| Texto para leitura |

'''

A tradicional corrida de toiros integrada na festa do São Mateus em Elvas, realiza-se no próximo dia 22 de Setembro, pelas 22 horas, no Coliseu Rondão de Almeida. Comemorando os 10 anos de alternativa do cavaleiro Marcos Bartinhas, integram o cartel desta corrida os cavaleiros Paulo Caetano, Joaquim Bastinhas, João Moura Caetano e Marcos Bastinhas. Serão lidados 2 toiros da ganadaria "Paulo Caetano" e 4 de "Rudolfo Proença", estando as pegas a cargo dos Grupos Forcados Amadores de Évora e Académicos de Elvas.

'''

| Dados fornecidos |
'''

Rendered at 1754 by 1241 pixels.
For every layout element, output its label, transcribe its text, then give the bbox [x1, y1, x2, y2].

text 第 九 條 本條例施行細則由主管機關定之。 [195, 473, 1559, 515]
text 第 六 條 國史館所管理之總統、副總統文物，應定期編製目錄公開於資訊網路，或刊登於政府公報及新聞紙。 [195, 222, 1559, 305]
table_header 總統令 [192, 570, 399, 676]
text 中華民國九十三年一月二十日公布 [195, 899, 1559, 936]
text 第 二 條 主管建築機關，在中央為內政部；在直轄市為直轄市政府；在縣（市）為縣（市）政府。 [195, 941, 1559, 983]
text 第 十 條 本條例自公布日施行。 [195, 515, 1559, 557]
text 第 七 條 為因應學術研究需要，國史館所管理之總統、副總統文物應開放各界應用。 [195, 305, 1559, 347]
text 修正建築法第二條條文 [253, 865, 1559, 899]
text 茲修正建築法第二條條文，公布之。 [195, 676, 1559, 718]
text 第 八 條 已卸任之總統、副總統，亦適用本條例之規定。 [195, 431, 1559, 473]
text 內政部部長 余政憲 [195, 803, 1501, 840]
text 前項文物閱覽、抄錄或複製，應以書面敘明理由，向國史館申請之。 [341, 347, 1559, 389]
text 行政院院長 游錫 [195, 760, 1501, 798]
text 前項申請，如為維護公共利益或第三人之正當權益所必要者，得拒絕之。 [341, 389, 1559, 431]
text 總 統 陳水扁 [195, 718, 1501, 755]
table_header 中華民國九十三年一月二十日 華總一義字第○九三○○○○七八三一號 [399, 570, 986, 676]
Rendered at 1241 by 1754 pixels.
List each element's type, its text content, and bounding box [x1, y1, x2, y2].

'''

| Instruções do exercício |
Imprima o trecho do texto sobre a corrida de toiros em Elvas que começa em "A tradicional corrida" e termina em "Académicos de Elvas.", sem alterar nenhuma palavra.

| Resposta do exercício |
A tradicional corrida de toiros integrada na festa do São Mateus em Elvas, realiza-se no próximo dia 22 de Setembro, pelas 22 horas, no Coliseu Rondão de Almeida. Comemorando os 10 anos de alternativa do cavaleiro Marcos Bartinhas, integram o cartel desta corrida os cavaleiros Paulo Caetano, Joaquim Bastinhas, João Moura Caetano e Marcos Bastinhas. Serão lidados 2 toiros da ganadaria "Paulo Caetano" e 4 de "Rudolfo Proença", estando as pegas a cargo dos Grupos Forcados Amadores de Évora e Académicos de Elvas.